→ **TEXT**

2 . The method of claim 1 , wherein at least one subregion entirely overlaps at least one other subregion.
3 . The method of claim 1 , wherein the sequences of the 5′ region and the 3′ region of each probe are, respectively, non-overlapping with the sequences of the 5′ region and the 3′ region of each other probe.
4 . The method of claim 1 , wherein the sequences of the 5′ region and the 3′ region of each probe are, respectively, different than the sequences of the 5′ region and the 3′ region of each other probe.
5 - 11 . (canceled)
12 . A method of genotyping a subject, the method comprising:
obtaining molecular inversion probe capture products, each comprising a molecular inversion probe and a target nucleic acid, wherein the sequence of the molecular inversion probe comprises a differentiator tag sequence and, optionally, a primer sequence, wherein the target nucleic acid is a captured genomic locus of the subject, amplifying the molecular inversion probe capture products, and genotyping the subject by determining, for each target nucleic acid, the sequence of at least a threshold number of unique combinations of target nucleic acid and differentiator tag sequence of molecular inversion probe capture products.
13 . The method of claim 12 , wherein the obtaining comprises capturing target nucleic acids from a genomic sample of the subject with molecular inversion probes, each comprising a unique differentiator tag sequence.
14 . The method of claim 12 , wherein the capturing is performed under conditions wherein the likelihood of obtaining two or more molecular inversion probe capture products with identical combinations of target and differentiator tag sequences is equal to or less than a predetermined value, optionally wherein the predetermined value is about 0.05.
15 . The method of claim 12 , wherein the threshold number for a specific target nucleic acid sequence is selected based on a desired statistical confidence for the genotype.
16 . The method of claim 12 , further comprising determining a statistical confidence for the genotype based on the number of unique combinations of target nucleic acid and differentiator tag sequences.
17 - 19 . (canceled)
20 . A method for determining whether a target nucleic acid has an abnormal length, the method comprising evaluating the capture efficiency of a target nucleic acid in a biological sample from a subject, wherein a capture efficiency that is different from a reference capture efficiency is indicative of the presence, in the biological sample, of a target nucleic acid having an abnormal length.
21 . The method of claim 20 , comprising determining the capture efficiency of a target region suspected of having a deletion or insertion and comparing the capture efficiency to a reference indicative of a normal capture efficiency.
22 . The method of claim 20 , wherein the capture efficiency is lower than the reference capture efficiency.
23 . The method of claim 22 , wherein the subject is identified as having an insertion in the target region.
24 . The method of claim 20 , wherein the capture efficiency is higher than the reference capture efficiency.
25 . The method of claim 24 , wherein the subject is identified as having a deletion in the target region.
26 . The method of claim 23 , wherein the subject is identified as being heterozygous for the insertion.
27 . The method of claim 25 , wherein the subject is identified as being heterozygous for the deletion.
28 . The method of claim 20 , wherein a sub-target nucleic acid is captured from the target nucleic acid using a molecular inversion probe.

→ **EXERCISE REQUIREMENTS**
Swap "capture efficiency" for "capture rate" throughout the passage of the patent claims that begins at the words "16 . The method" and stops after "an abnormal length.", and give that passage again. The listing after the patent claims comes from a separate source.

→ **INFORMATION PROVIDED**
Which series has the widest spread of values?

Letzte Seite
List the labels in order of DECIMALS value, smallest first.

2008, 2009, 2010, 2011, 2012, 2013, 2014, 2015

→ **ANSWER SECTION**
16 . The method of claim 12 , further comprising determining a statistical confidence for the genotype based on the number of unique combinations of target nucleic acid and differentiator tag sequences.
17 - 19 . (canceled)
20 . A method for determining whether a target nucleic acid has an abnormal length, the method comprising evaluating the capture rate of a target nucleic acid in a biological sample from a subject, wherein a capture rate that is different from a reference capture rate is indicative of the presence, in the biological sample, of a target nucleic acid having an abnormal length.